🤖 AI Summary
Existing few-shot image classification research predominantly focuses on dual-encoder models (e.g., CLIP), leaving generative-contrastive joint-architecture foundation models—such as CoCa—largely unexplored for efficient adaptation.
Method: We propose a comprehensive adaptation spectrum for CoCa, spanning zero-training prototype construction, systematic evaluation of LoRA fine-tuning, SupCon-enhanced hybrid loss, hybrid prototype initialization, and data augmentation sensitivity analysis.

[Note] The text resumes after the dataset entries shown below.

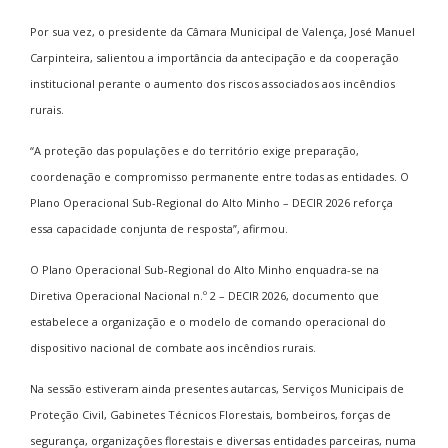
Por sua vez, o presidente da Câmara Municipal de Valença, José Manuel
Carpinteira, salientou a importância da antecipação e da cooperação
institucional perante o aumento dos riscos associados aos incêndios
rurais.
“A proteção das populações e do território exige preparação,
coordenação e compromisso permanente entre todas as entidades. O
Plano Operacional Sub-Regional do Alto Minho – DECIR 2026 reforça
essa capacidade conjunta de resposta”, afirmou.
O Plano Operacional Sub-Regional do Alto Minho enquadra-se na
Diretiva Operacional Nacional n.º 2 – DECIR 2026, documento que
estabelece a organização e o modelo de comando operacional do
dispositivo nacional de combate aos incêndios rurais.
Na sessão estiveram ainda presentes autarcas, Serviços Municipais de
Proteção Civil, Gabinetes Técnicos Florestais, bombeiros, forças de
segurança, organizações florestais e diversas entidades parceiras, numa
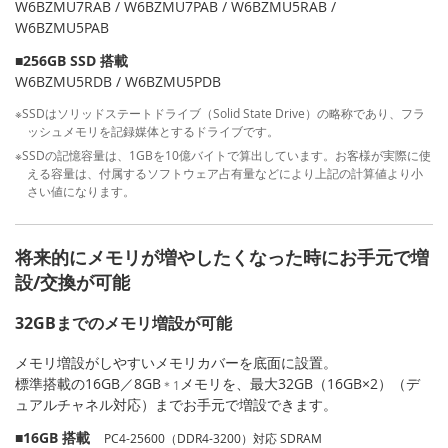
W6BZMU7RAB / W6BZMU7PAB / W6BZMU5RAB /
W6BZMU5PAB
■256GB SSD 搭載
W6BZMU5RDB / W6BZMU5PDB
※SSDはソリッドステートドライブ（Solid State Drive）の略称であり、フラ
ッシュメモリを記録媒体とするドライブです。
※SSDの記憶容量は、1GBを10億バイトで算出しています。お客様が実際に使
える容量は、付属するソフトウェア占有量などにより上記の計算値より小
さい値になります。
将来的にメモリが増やしたくなった時にお手元で増
設/交換が可能
32GBまでのメモリ増設が可能
メモリ増設がしやすいメモリカバーを底面に設置。
標準搭載の16GB／8GB
メモリを、最大32GB（16GB×2）（デ
＊1
ュアルチャネル対応）までお手元で増設できます。
■16GB 搭載
PC4-25600（DDR4-3200）対応 SDRAM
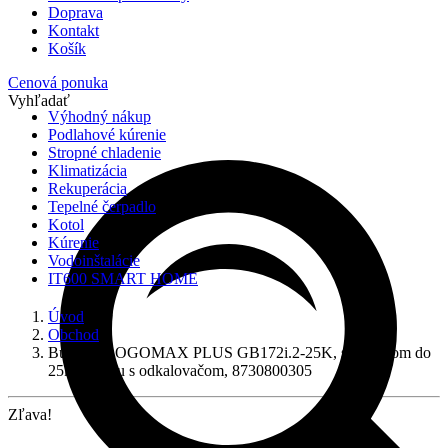
Doprava
Kontakt
Košík
Cenová ponuka
Vyhľadať
Výhodný nákup
Podlahové kúrenie
Stropné chladenie
Klimatizácia
Rekuperácia
Tepelné čerpadlo
Kotol
Kúrenie
Vodoinštalácie
IT600 SMART HOME
Úvod
Obchod
Buderus LOGOMAX PLUS GB172i.2-25K, s výkonom do
25kW spolu s odkalovačom, 8730800305
Zľava!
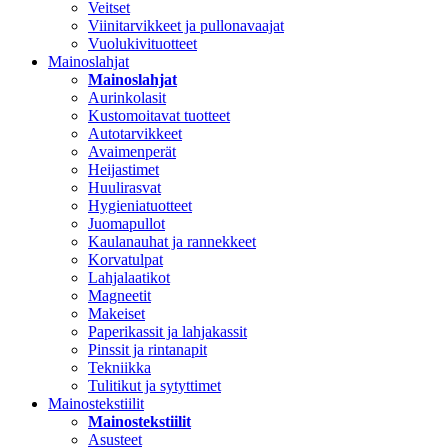
Veitset
Viinitarvikkeet ja pullonavaajat
Vuolukivituotteet
Mainoslahjat
Mainoslahjat
Aurinkolasit
Kustomoitavat tuotteet
Autotarvikkeet
Avaimenperät
Heijastimet
Huulirasvat
Hygieniatuotteet
Juomapullot
Kaulanauhat ja rannekkeet
Korvatulpat
Lahjalaatikot
Magneetit
Makeiset
Paperikassit ja lahjakassit
Pinssit ja rintanapit
Tekniikka
Tulitikut ja sytyttimet
Mainostekstiilit
Mainostekstiilit
Asusteet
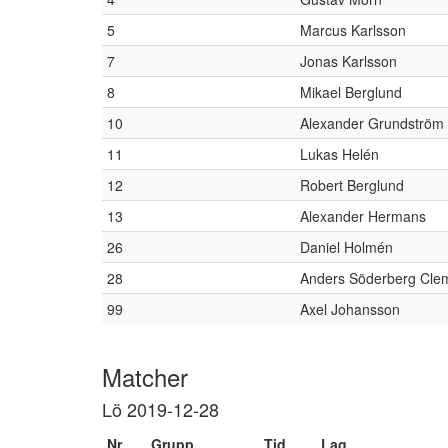
5
Marcus Karlsson
7
Jonas Karlsson
8
Mikael Berglund
10
Alexander Grundström
11
Lukas Helén
12
Robert Berglund
13
Alexander Hermans
26
Daniel Holmén
28
Anders Söderberg Cle
99
Axel Johansson
Matcher
Lö 2019-12-28
Nr
Grupp
Tid
Lag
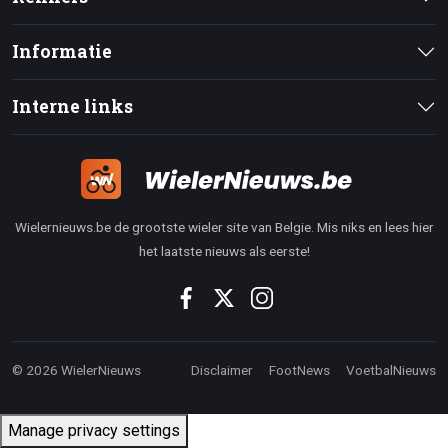
Informatie
Interne links
Wielernieuws.be de grootste wieler site van Belgie. Mis niks en lees hier
het laatste nieuws als eerste!
© 2026 WielerNieuws
Disclaimer
FootNews
VoetbalNieuws
Manage privacy settings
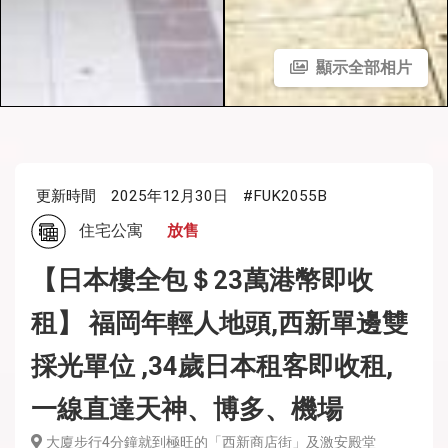
顯示全部相片
更新時間
2025年12月30日
#FUK2055B
住宅公寓
放售
【日本樓全包＄23萬港幣即收
租】 福岡年輕人地頭,西新單邊雙
採光單位 ,34歲日本租客即收租,
一線直達天神、博多、機場
大廈步行4分鐘就到極旺的「西新商店街」及激安殿堂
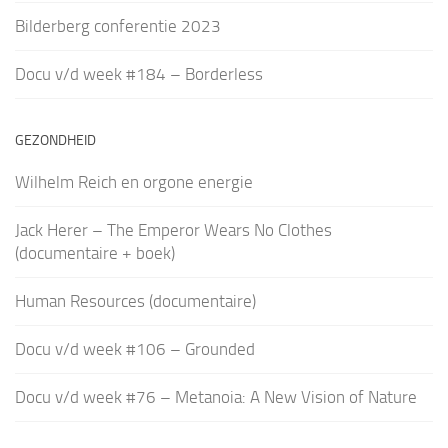
Bilderberg conferentie 2023
Docu v/d week #184 – Borderless
GEZONDHEID
Wilhelm Reich en orgone energie
Jack Herer – The Emperor Wears No Clothes
(documentaire + boek)
Human Resources (documentaire)
Docu v/d week #106 – Grounded
Docu v/d week #76 – Metanoia: A New Vision of Nature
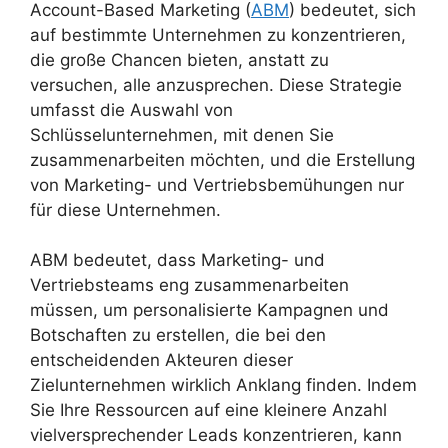
Account-Based Marketing (
ABM
) bedeutet, sich
auf bestimmte Unternehmen zu konzentrieren,
die große Chancen bieten, anstatt zu
versuchen, alle anzusprechen. Diese Strategie
umfasst die Auswahl von
Schlüsselunternehmen, mit denen Sie
zusammenarbeiten möchten, und die Erstellung
von Marketing- und Vertriebsbemühungen nur
für diese Unternehmen.
ABM bedeutet, dass Marketing- und
Vertriebsteams eng zusammenarbeiten
müssen, um personalisierte Kampagnen und
Botschaften zu erstellen, die bei den
entscheidenden Akteuren dieser
Zielunternehmen wirklich Anklang finden. Indem
Sie Ihre Ressourcen auf eine kleinere Anzahl
vielversprechender Leads konzentrieren, kann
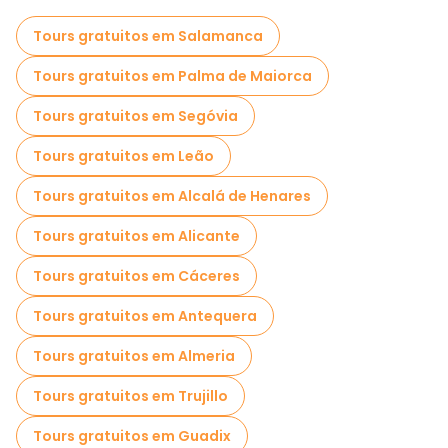
Visitas gratuitas a Gaudí e ao Modernismo em Barcelona
Tours gratuitos em Salamanca
Passeios autoguiados em Barcelona
Tours gratuitos em Palma de Maiorca
Jogos de fuga em Barcelona
Tours gratuitos em Segóvia
Passeios fotográficos em Barcelona
Tours gratuitos em Leão
Cruzeiros em Barcelona
Tours gratuitos em Alcalá de Henares
Visitas guiadas gratuitas a locais assustadores e lendários em Barcelona
Tours gratuitos em Alicante
Museus em Barcelona
Tours gratuitos em Cáceres
Visitas guiadas gratuitas ao graffiti em Barcelona
Tours gratuitos em Antequera
Visita guiada gratuita à cidade velha Barcelona
Tours gratuitos em Almeria
Visitas ao mercado em Barcelona
Tours gratuitos em Trujillo
Visitas de degustação locais em Barcelona
Tours gratuitos em Guadix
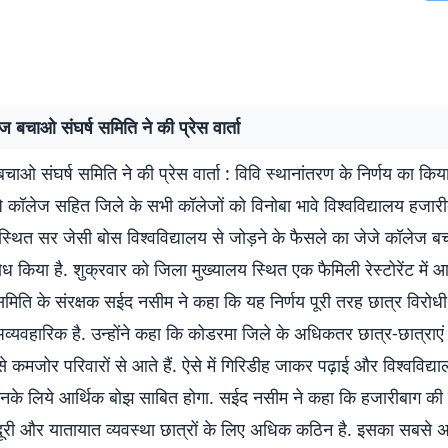
ज बचाओ संघर्ष समिति ने की प्रेस वार्ता
चाओ संघर्ष समिति ने की प्रेस वार्ता : विवि स्थानांतरण के निर्णय का किय
े कॉलेज सहित जिले के सभी कॉलेजों को विनोबा भावे विश्वविद्यालय हजा
्थित सर जेसी बोस विश्वविद्यालय से जोड़ने के फैसले का जेजे कॉलेज बच
ोध किया है. शुक्रवार को जिला मुख्यालय स्थित एक फैमिली रेस्टोरेंट में 
ें समिति के संरक्षक सईद नसीम ने कहा कि यह निर्णय पूरी तरह छात्र विरोध
व्यवहारिक है. उन्होंने कहा कि कोडरमा जिले के अधिकतर छात्र-छात्राएं
े कमजोर परिवारों से आते हैं. ऐसे में गिरिडीह जाकर पढ़ाई और विश्वविद्या
उनके लिये आर्थिक बोझ साबित होगा. सईद नसीम ने कहा कि हजारीबाग की त
दूरी और यातायात व्यवस्था छात्रों के लिए अधिक कठिन है. इसका सबस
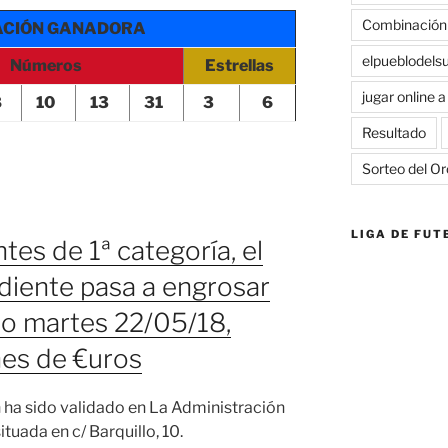
Combinación
ACIÓN GANADORA
elpueblodels
Números
Estrellas
jugar online 
8
10
13
31
3
6
Resultado
Sorteo del Or
LIGA DE FUT
tes de 1ª categoría, el
diente pasa a engrosar
mo martes 22/05/18,
nes de €uros
n ha sido validado en La Administración
ituada en c/ Barquillo, 10.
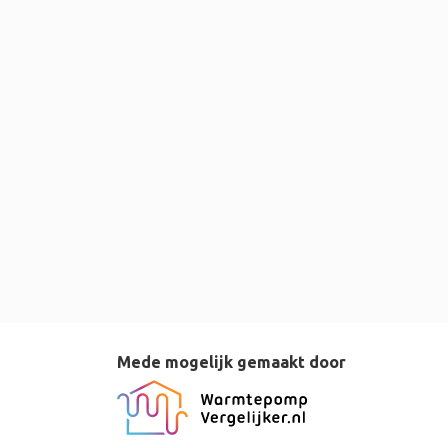
Mede mogelijk gemaakt door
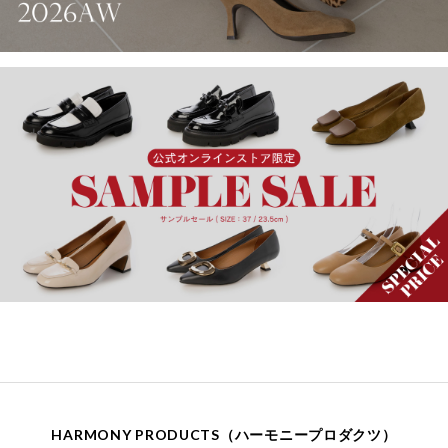
HARMONY PRODUCTS（ハーモニープロダクツ）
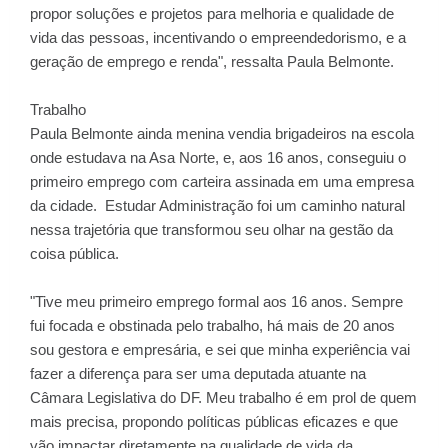
propor soluções e projetos para melhoria e qualidade de
vida das pessoas, incentivando o empreendedorismo, e a
geração de emprego e renda", ressalta Paula Belmonte.
Trabalho
Paula Belmonte ainda menina vendia brigadeiros na escola
onde estudava na Asa Norte, e, aos 16 anos, conseguiu o
primeiro emprego com carteira assinada em uma empresa
da cidade. Estudar Administração foi um caminho natural
nessa trajetória que transformou seu olhar na gestão da
coisa pública.
"Tive meu primeiro emprego formal aos 16 anos. Sempre
fui focada e obstinada pelo trabalho, há mais de 20 anos
sou gestora e empresária, e sei que minha experiência vai
fazer a diferença para ser uma deputada atuante na
Câmara Legislativa do DF. Meu trabalho é em prol de quem
mais precisa, propondo políticas públicas eficazes e que
vão impactar diretamente na qualidade de vida da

Contribution/Results: We identify and name the “augmentation divergence” phenomenon—revealing how aggressive data augmentation harms contrastive learning under low-shot regimes. We establish scalable adaptation principles linking regularization strength, LoRA rank, and sampling strategy. Experiments demonstrate that LoRA+SupCon consistently outperforms CLIP baselines across 1–16-shot settings, significantly improving generalization. This work provides the first empirically grounded PEFT configuration guideline specifically for generative-contrastive multimodal foundation models.
📝 Abstract
Large-scale multimodal foundation models, particularly Contrastive Captioners (CoCa), have achieved state-of-the-art results by unifying contrastive alignment with generative captioning. While zero-shot transfer capabilities are well-documented, the adaptation of these generative-contrastive hybrids to downstream tasks with extreme data scarcity (few-shot learning) remains under-explored. Existing literature predominantly focuses on dual-encoder architectures like CLIP, leaving a gap in understanding how CoCa's distinct latent space responds to parameter-efficient fine-tuning (PEFT). This paper presents a comprehensive empirical study on adapting the CoCa visual backbone for few-shot image classification. We systematically evaluate a hierarchy of strategies, ranging from training-free hybrid prototyping to deep parameter adaptation via Low-Rank Adaptation (LoRA). First, we identify an "augmentation divergence": while strong data augmentation degrades the performance of linear probing in low-shot settings, it is essential for stabilizing LoRA fine-tuning. We also demonstrate that hybrid objectives incorporating Supervised Contrastive (SupCon) loss yield consistent performance improvements over standard Cross-Entropy across varying shot counts. Crucially, we characterize the sensitivity of training configurations to data scarcity, providing empirical reference settings for scaling regularization, rank, and sampling strategies to facilitate the efficient adaptation of generative-contrastive foundation models.